* What to produce *
Transcribe the listing that follows exactly, from its first line to its last.
:: Records
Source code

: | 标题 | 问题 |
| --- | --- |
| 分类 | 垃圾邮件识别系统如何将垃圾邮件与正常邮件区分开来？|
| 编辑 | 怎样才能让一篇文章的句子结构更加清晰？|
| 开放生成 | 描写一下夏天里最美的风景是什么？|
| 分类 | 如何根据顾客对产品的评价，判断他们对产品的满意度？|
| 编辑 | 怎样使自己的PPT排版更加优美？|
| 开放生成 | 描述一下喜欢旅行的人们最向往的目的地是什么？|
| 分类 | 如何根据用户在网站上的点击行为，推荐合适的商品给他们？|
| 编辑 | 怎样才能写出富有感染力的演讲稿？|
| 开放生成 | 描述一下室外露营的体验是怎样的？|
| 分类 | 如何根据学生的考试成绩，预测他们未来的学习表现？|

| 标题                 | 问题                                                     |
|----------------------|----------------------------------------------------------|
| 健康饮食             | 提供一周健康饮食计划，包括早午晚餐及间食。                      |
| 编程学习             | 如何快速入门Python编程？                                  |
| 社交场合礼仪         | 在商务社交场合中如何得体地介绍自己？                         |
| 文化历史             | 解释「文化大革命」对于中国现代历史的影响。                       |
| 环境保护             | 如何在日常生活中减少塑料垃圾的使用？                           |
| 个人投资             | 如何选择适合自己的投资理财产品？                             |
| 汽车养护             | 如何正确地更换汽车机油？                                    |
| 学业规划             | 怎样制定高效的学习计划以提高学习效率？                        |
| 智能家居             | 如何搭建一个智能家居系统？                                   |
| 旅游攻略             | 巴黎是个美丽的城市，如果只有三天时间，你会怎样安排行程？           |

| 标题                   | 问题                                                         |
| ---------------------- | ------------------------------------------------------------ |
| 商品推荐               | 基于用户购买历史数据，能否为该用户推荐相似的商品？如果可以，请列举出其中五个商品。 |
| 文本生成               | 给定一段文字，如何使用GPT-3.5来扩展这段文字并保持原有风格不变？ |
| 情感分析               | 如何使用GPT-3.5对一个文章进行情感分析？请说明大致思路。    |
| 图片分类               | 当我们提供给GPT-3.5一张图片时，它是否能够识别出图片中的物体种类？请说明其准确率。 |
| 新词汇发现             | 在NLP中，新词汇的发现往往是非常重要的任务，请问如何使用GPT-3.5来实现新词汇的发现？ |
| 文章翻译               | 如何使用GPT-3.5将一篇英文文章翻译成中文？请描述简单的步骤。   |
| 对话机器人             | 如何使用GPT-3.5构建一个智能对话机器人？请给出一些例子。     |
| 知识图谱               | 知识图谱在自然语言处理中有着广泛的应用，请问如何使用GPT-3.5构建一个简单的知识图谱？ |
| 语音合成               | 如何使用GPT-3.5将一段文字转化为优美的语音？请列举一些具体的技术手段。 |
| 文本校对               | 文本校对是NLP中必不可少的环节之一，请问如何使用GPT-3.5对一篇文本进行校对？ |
::::
* Response to this exercise *
Source code

: | 标题 | 问题 |
| --- | --- |
| 分类 | 垃圾邮件识别系统如何将垃圾邮件与正常邮件区分开来？|
| 编辑 | 怎样才能让一篇文章的句子结构更加清晰？|
| 开放生成 | 描写一下夏天里最美的风景是什么？|
| 分类 | 如何根据顾客对产品的评价，判断他们对产品的满意度？|
| 编辑 | 怎样使自己的PPT排版更加优美？|
| 开放生成 | 描述一下喜欢旅行的人们最向往的目的地是什么？|
| 分类 | 如何根据用户在网站上的点击行为，推荐合适的商品给他们？|
| 编辑 | 怎样才能写出富有感染力的演讲稿？|
| 开放生成 | 描述一下室外露营的体验是怎样的？|
| 分类 | 如何根据学生的考试成绩，预测他们未来的学习表现？|

| 标题                 | 问题                                                     |
|----------------------|----------------------------------------------------------|
| 健康饮食             | 提供一周健康饮食计划，包括早午晚餐及间食。                      |
| 编程学习             | 如何快速入门Python编程？                                  |
| 社交场合礼仪         | 在商务社交场合中如何得体地介绍自己？                         |
| 文化历史             | 解释「文化大革命」对于中国现代历史的影响。                       |
| 环境保护             | 如何在日常生活中减少塑料垃圾的使用？                           |
| 个人投资             | 如何选择适合自己的投资理财产品？                             |
| 汽车养护             | 如何正确地更换汽车机油？                                    |
| 学业规划             | 怎样制定高效的学习计划以提高学习效率？                        |
| 智能家居             | 如何搭建一个智能家居系统？                                   |
| 旅游攻略             | 巴黎是个美丽的城市，如果只有三天时间，你会怎样安排行程？           |

| 标题                   | 问题                                                         |
| ---------------------- | ------------------------------------------------------------ |
| 商品推荐               | 基于用户购买历史数据，能否为该用户推荐相似的商品？如果可以，请列举出其中五个商品。 |
| 文本生成               | 给定一段文字，如何使用GPT-3.5来扩展这段文字并保持原有风格不变？ |
| 情感分析               | 如何使用GPT-3.5对一个文章进行情感分析？请说明大致思路。    |
| 图片分类               | 当我们提供给GPT-3.5一张图片时，它是否能够识别出图片中的物体种类？请说明其准确率。 |
| 新词汇发现             | 在NLP中，新词汇的发现往往是非常重要的任务，请问如何使用GPT-3.5来实现新词汇的发现？ |
| 文章翻译               | 如何使用GPT-3.5将一篇英文文章翻译成中文？请描述简单的步骤。   |
| 对话机器人             | 如何使用GPT-3.5构建一个智能对话机器人？请给出一些例子。     |
| 知识图谱               | 知识图谱在自然语言处理中有着广泛的应用，请问如何使用GPT-3.5构建一个简单的知识图谱？ |
| 语音合成               | 如何使用GPT-3.5将一段文字转化为优美的语音？请列举一些具体的技术手段。 |
| 文本校对               | 文本校对是NLP中必不可少的环节之一，请问如何使用GPT-3.5对一篇文本进行校对？ |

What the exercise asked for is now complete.